MFS INVESTMENT GRADE MUNICIPAL TRUST SC TO-C

 

 

UNITED STATES

SECURITIES AND EXCHANGE COMMISSION

WASHINGTON, DC 20549

 

 

SCHEDULE TO

TENDER OFFER STATEMENT UNDER SECTION 14(d)(1) OR 13(e)(1)

OF THE SECURITIES EXCHANGE ACT OF 1934

 

 

MFS Investment Grade Municipal Trust

(Name of Subject Company (Issuer))

MFS Investment Grade Municipal Trust

(Names of Filing Persons (Issuer))

 

Common Shares, Without Par

(Title of Class of Securities)

59318B108

(CUSIP Number of Class of Securities)

Christopher R. Bohane

Massachusetts Financial Services Company

111 Huntington Avenue

Boston, MA 02199

Telephone: (617) 954-5000

(Name, address and telephone number of person authorized to receive notices and communications on behalf of filing persons)

 

 

with a Copy to:

David C. Sullivan

Ropes & Gray LLP

Prudential Tower

800 Boylston Street

Boston, MA 02199-3600

Telephone: (617) 951-7000

 

 

CALCULATION OF FILING FEE

 

Transaction Valuation*   Amount of Filing Fee*
Not Applicable   Not Applicable
 
* No filing fee is required because this filing includes only preliminary communications made before the commencement of a tender offer.

 

☐  Check the box if any part of the fee is offset as provided by Rule 0-11(a)(2) and identify the filing with which the offsetting fee was previously paid. Identify the previous filing by registration statement number, or the Form or Schedule and the date of its filing.

 

Amount Previously Paid: Not Applicable      Filing Party: Not Applicable
Form or Registration No.: Not Applicable      Date Filed: Not Applicable

 

Check the box if the filing relates solely to preliminary communications made before the commencement of a tender offer.

Check the appropriate boxes below to designate any transactions to which the statement relates:

 

  ☐  third party tender offer subject to Rule 14d-1.
  ☒  issuer tender offer subject to Rule 13e-4.
  ☐  going-private transaction subject to Rule 13e-3.
  ☐  amendment to Schedule 13D under Rule 13d-2.

Check the following box if the filing is a final amendment reporting the results of the tender offer:  ☐

If applicable, check the appropriate box(es) below to designate the appropriate rule provision(s) relied upon:

 

  ☐  Rule 13e-4(i) (Cross-Border Issuer Tender Offer)
  ☐  Rule 14d-1(d) (Cross-Border Third-Party Tender Offer)

 

 

 


EXPLANATORY NOTE

This filing relates solely to preliminary communications made before the commencement of a tender offer (the “Initial Tender Offer”) by MFS Investment Grade Municipal Trust, a closed-end management investment company (the “Fund”), to purchase for cash up to 15% of the Fund’s outstanding common shares (the “Shares”) upon the terms and subject to the conditions of the Initial Tender Offer.

REQUIRED ACTIONS:
**A)** In the tender offer filing, what share of the Fund's outstanding common shares would the Initial Tender Offer purchase for cash?
**B)** Summarize the tender offer filing in two sentences.
Rely only on the tender offer filing for what comes next.

RECORD LIST:
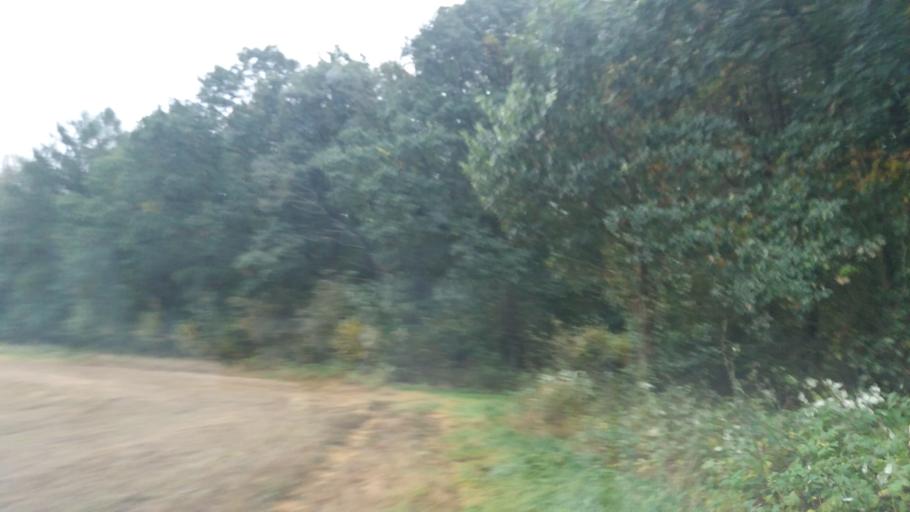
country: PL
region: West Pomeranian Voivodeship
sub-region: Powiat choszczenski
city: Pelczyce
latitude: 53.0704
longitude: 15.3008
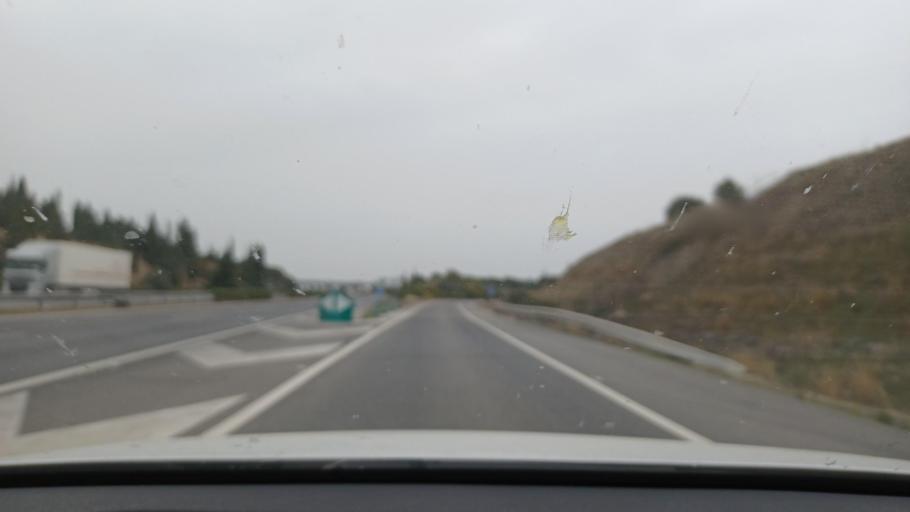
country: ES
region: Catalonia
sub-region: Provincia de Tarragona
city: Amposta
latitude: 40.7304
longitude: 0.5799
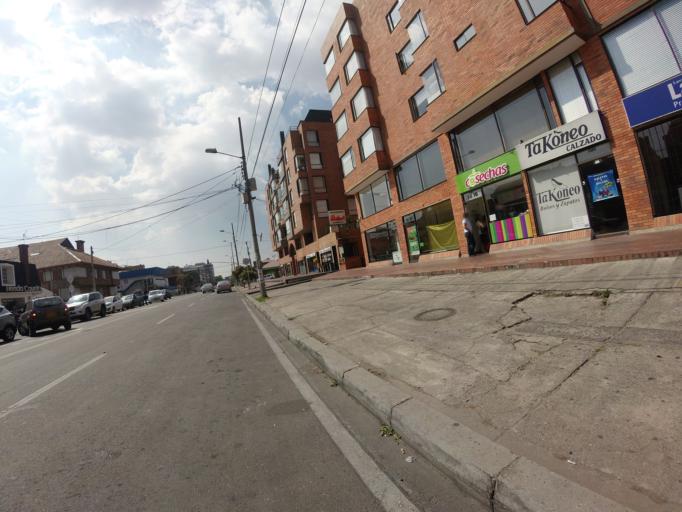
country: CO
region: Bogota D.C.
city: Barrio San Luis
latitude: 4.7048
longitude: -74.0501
==
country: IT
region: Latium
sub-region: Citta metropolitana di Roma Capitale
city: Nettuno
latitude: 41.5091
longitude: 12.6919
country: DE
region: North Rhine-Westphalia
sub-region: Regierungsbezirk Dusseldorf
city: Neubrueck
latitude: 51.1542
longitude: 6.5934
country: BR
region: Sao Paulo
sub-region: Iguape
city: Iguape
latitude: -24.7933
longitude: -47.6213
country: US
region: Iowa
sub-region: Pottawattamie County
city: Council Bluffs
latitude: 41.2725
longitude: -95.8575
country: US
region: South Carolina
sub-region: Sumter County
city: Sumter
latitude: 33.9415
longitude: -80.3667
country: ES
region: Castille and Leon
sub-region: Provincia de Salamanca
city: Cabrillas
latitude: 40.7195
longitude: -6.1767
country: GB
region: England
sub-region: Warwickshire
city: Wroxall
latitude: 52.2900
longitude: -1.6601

SOLUTION LIST:
**A)** Up to 15% of the Fund's outstanding common shares.

**B)** MFS Investment Grade Municipal Trust, a closed-end management investment company, filed a Schedule TO tender offer statement with the Securities and Exchange Commission as the issuer of its common shares. The filing covers only preliminary communications made before the start of an issuer tender offer to purchase for cash up to 15% of the Fund's outstanding common shares, so no filing fee is required.